DCSIMG

Warning over web gift pets

Catriona Shaw, from Hillcrest Vets, Chorley.

Catriona Shaw, from Hillcrest Vets, Chorley.

 

A Chorley vet is warning people about the dangers of buying puppies on the internet this Christmas.

Catriona Shaw, from Hillcrest Vets, says an increasing number of dogs are becoming seriously ill within a few days of getting new owners.

She is concerned that people do not always know the background of animals bought online and fears they could carry serious diseases such as rabies. And although they look “official” with microchips and passports, Catriona believes some puppies have been brought into the country illegally from eastern European countries.

Hillcrest Vets, which has practices in Chorley, Eccleston and Buckshaw, has seen a rise in the number of worrying animals brought to them.

Catriona said: “We have had eight suspect pups brought into our veterinary practice in the last three months.
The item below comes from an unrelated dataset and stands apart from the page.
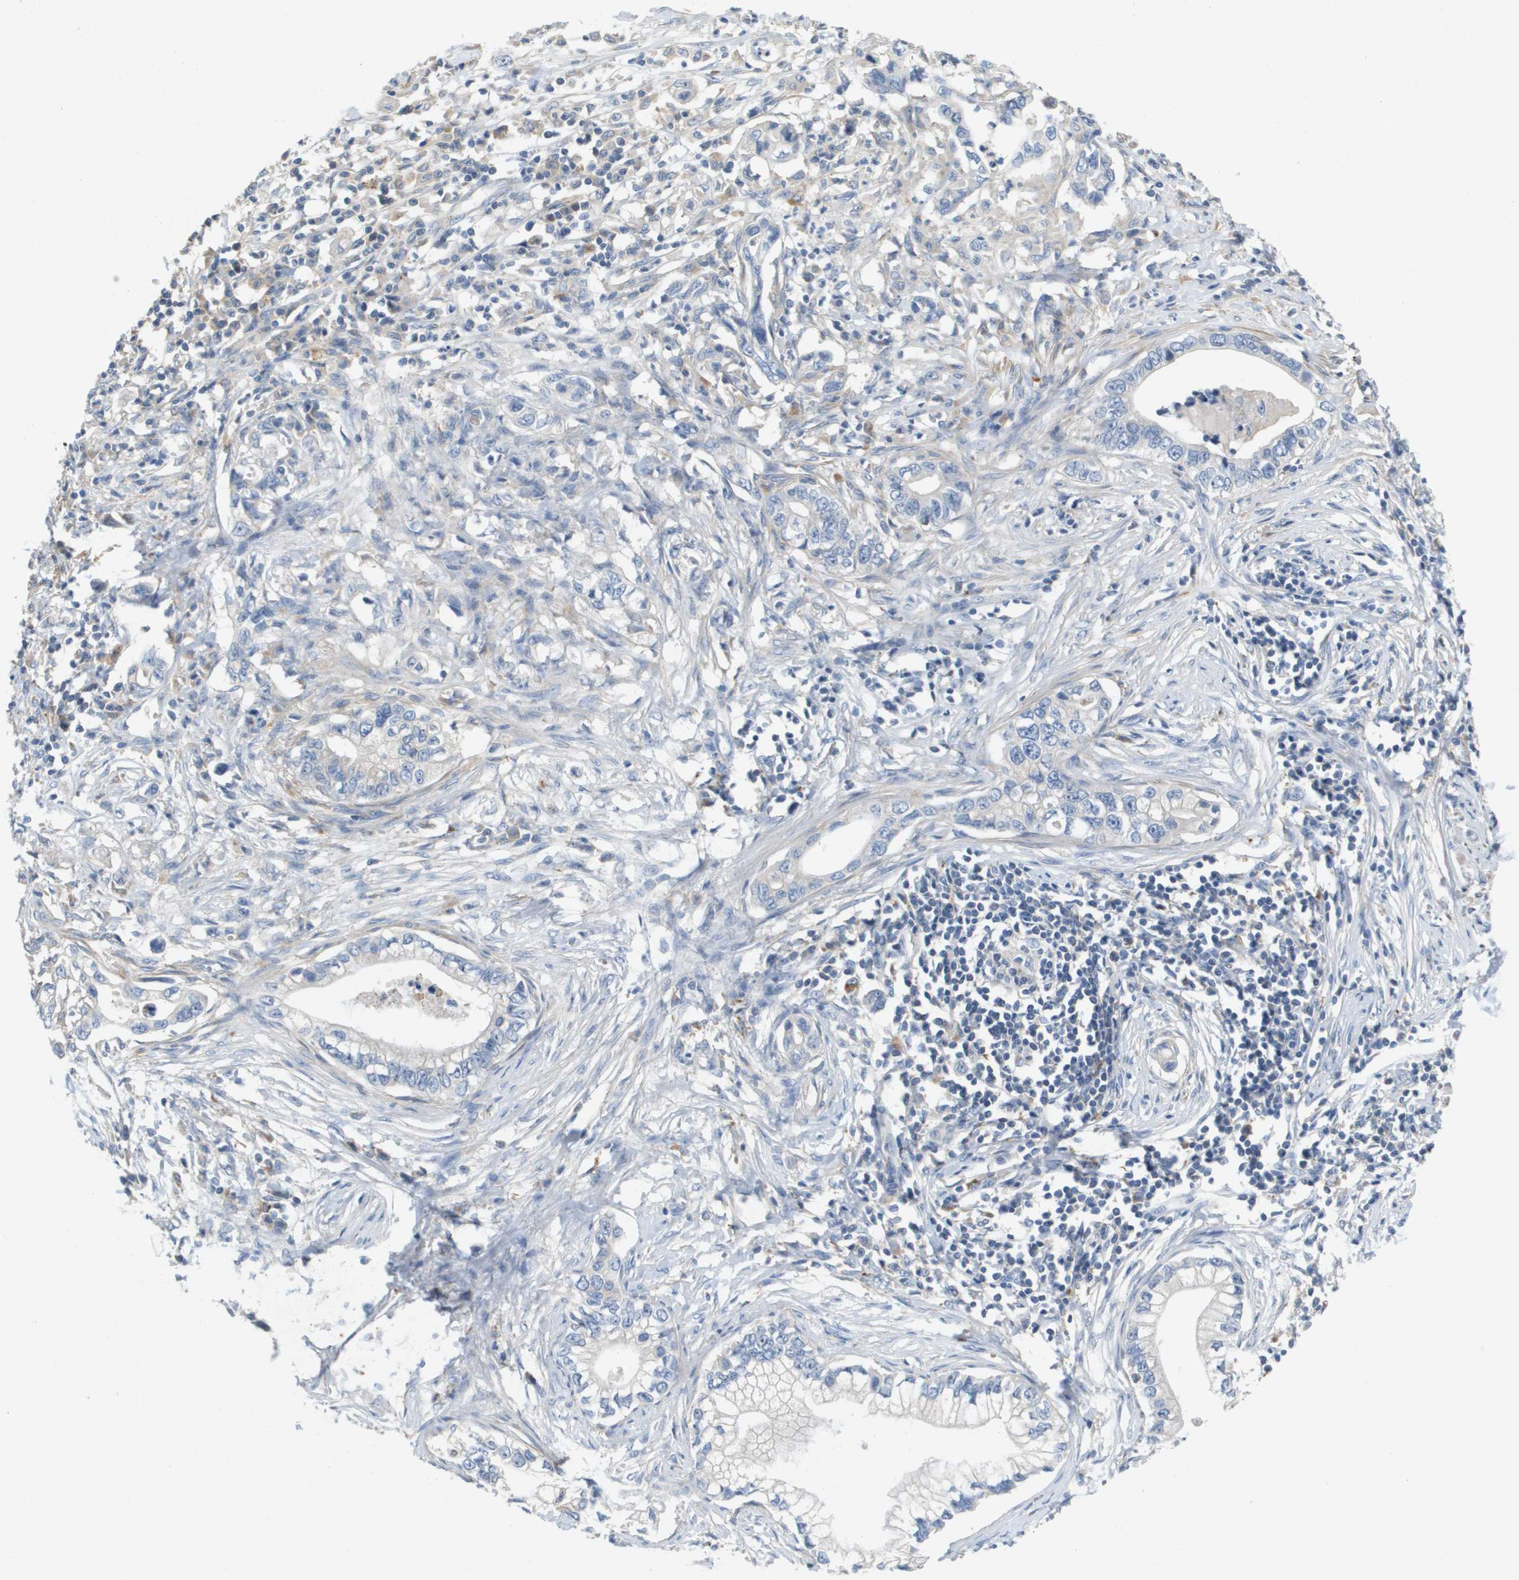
{"staining": {"intensity": "negative", "quantity": "none", "location": "none"}, "tissue": "pancreatic cancer", "cell_type": "Tumor cells", "image_type": "cancer", "snomed": [{"axis": "morphology", "description": "Adenocarcinoma, NOS"}, {"axis": "topography", "description": "Pancreas"}], "caption": "Pancreatic cancer (adenocarcinoma) stained for a protein using immunohistochemistry (IHC) demonstrates no staining tumor cells.", "gene": "B3GNT5", "patient": {"sex": "male", "age": 56}}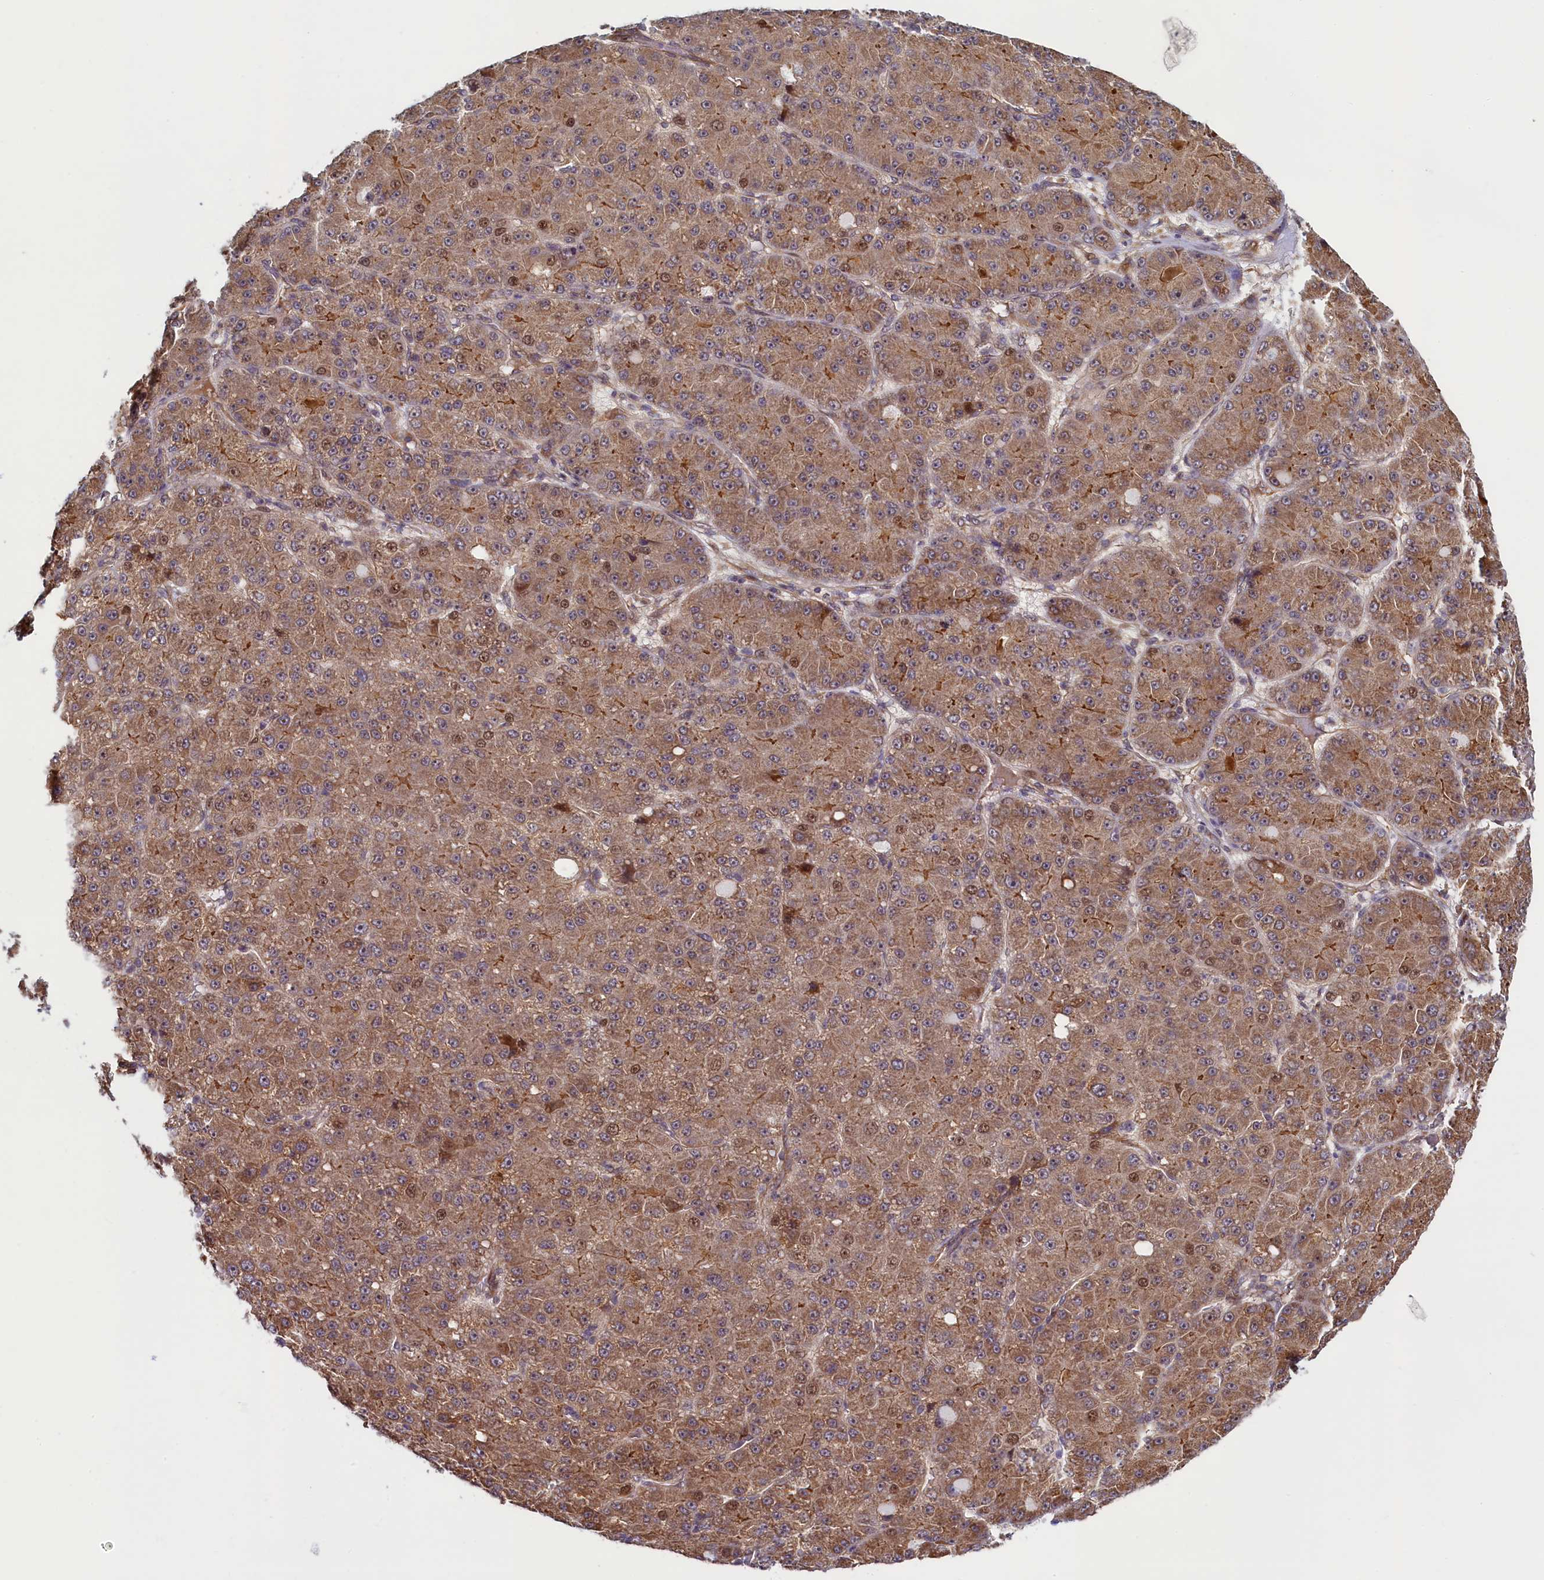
{"staining": {"intensity": "moderate", "quantity": ">75%", "location": "cytoplasmic/membranous,nuclear"}, "tissue": "liver cancer", "cell_type": "Tumor cells", "image_type": "cancer", "snomed": [{"axis": "morphology", "description": "Carcinoma, Hepatocellular, NOS"}, {"axis": "topography", "description": "Liver"}], "caption": "IHC of liver cancer shows medium levels of moderate cytoplasmic/membranous and nuclear staining in approximately >75% of tumor cells.", "gene": "RBFA", "patient": {"sex": "male", "age": 67}}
No pups have been admitted to quarantine from our practice yet. The danger is these pups could bring rabies with them into our homes and this will result in people dying. The internet is a wonderful tool, but you can be buying from countries with rabies and these pups are not going through the normal channels so the safeguard of legislation is not there.”

She is urging anyone considering getting a puppy for Christmas to arrange to visit the animal in its home environment once or twice to see it grow, develop and interact with its mother and siblings.

Rachel Wilcock, from Lancashire County Council’s Trading Standards Service, said: “We’d advise people who are thinking of buying a kitten or puppy to be as sure as possible of its origin and the best way to do this is to see the animal with its mother at the breeder’s home. Without this, there is always a danger the animal could have been imported without the proper controls and be diseased.”

Dogs Trust is running a campaign, Press Paws, encouraging people to think carefully before buying a dog.

Clarissa Baldwin, chief executive of Dogs Trust and chairman of Pet Advertising Advisory Group (PAAG), said: “Whilst we recognise that pets are commonly advertised online, it is still shocking to know that there are between 100,000 and 120,000 pet advertisements appearing on UK websites each day. The research undertaken by PAAG has revealed some truly terrible examples where animal welfare was clearly the last thought in the mind of the advertiser.”

Hillcrest is offering a free microchip scan for all new puppies to find out if they are illegally-sourced.